### Assigned task
In the records below, find the line containing "Image 2: Raw" and the line containing "Image 3: Shape". Give again exactly those lines and every line between them, omitting the pictures.

*** Data for the task ***

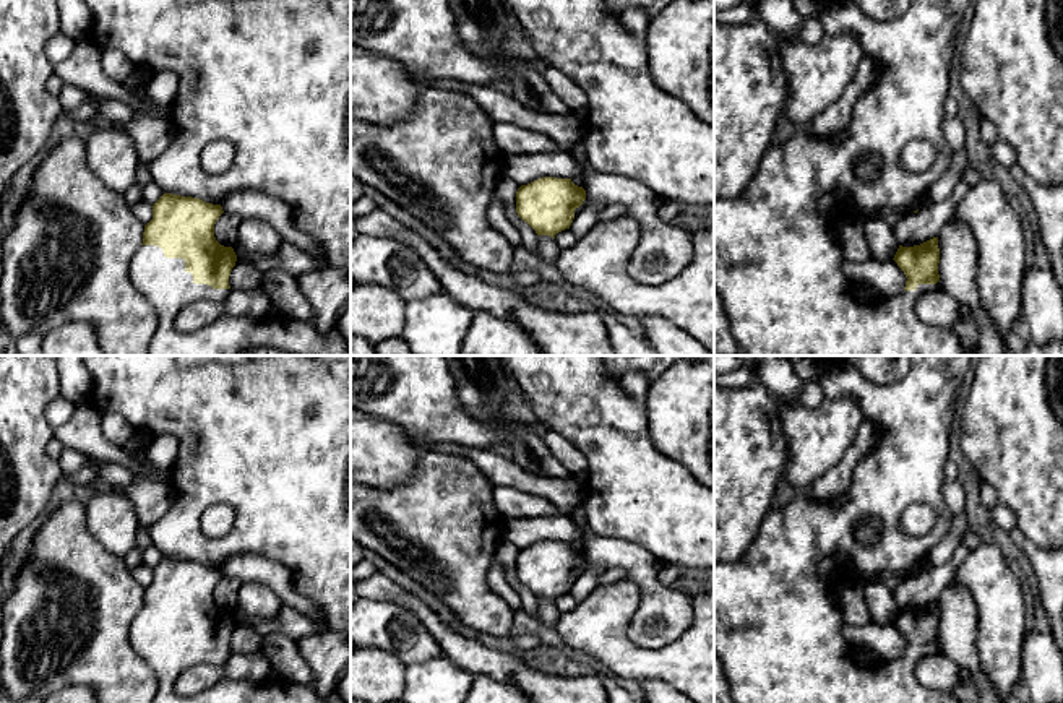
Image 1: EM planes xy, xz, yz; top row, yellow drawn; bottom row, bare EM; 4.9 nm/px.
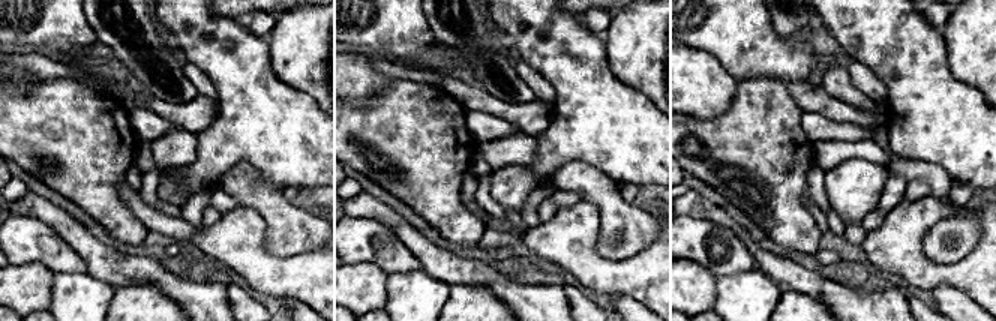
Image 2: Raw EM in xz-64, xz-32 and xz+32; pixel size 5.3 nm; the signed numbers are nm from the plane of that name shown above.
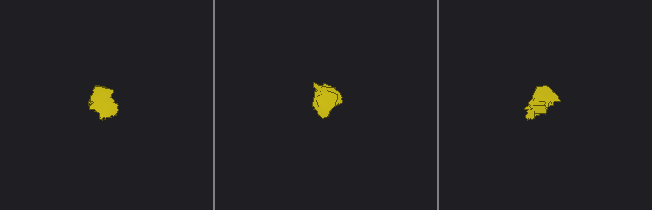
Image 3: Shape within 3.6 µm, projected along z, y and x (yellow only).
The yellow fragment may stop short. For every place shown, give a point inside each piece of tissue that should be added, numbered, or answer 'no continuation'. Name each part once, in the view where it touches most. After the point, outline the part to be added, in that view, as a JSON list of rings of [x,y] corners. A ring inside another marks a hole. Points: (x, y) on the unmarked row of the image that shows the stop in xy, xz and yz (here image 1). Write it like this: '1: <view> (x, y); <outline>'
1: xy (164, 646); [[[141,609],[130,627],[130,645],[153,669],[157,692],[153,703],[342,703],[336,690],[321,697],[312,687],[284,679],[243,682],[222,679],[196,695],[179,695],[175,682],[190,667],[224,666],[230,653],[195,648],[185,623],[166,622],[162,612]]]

*** End of Data for the task ***
*** Data for the task ***

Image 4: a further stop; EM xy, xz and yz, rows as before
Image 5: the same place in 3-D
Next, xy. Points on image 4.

*** End of Data for the task ***

### Exercise answer
Image 2: Raw EM in xz-64, xz-32 and xz+32; pixel size 5.3 nm; the signed numbers are nm from the plane of that name shown above.
Image 3: Shape within 3.6 µm, projected along z, y and x (yellow only).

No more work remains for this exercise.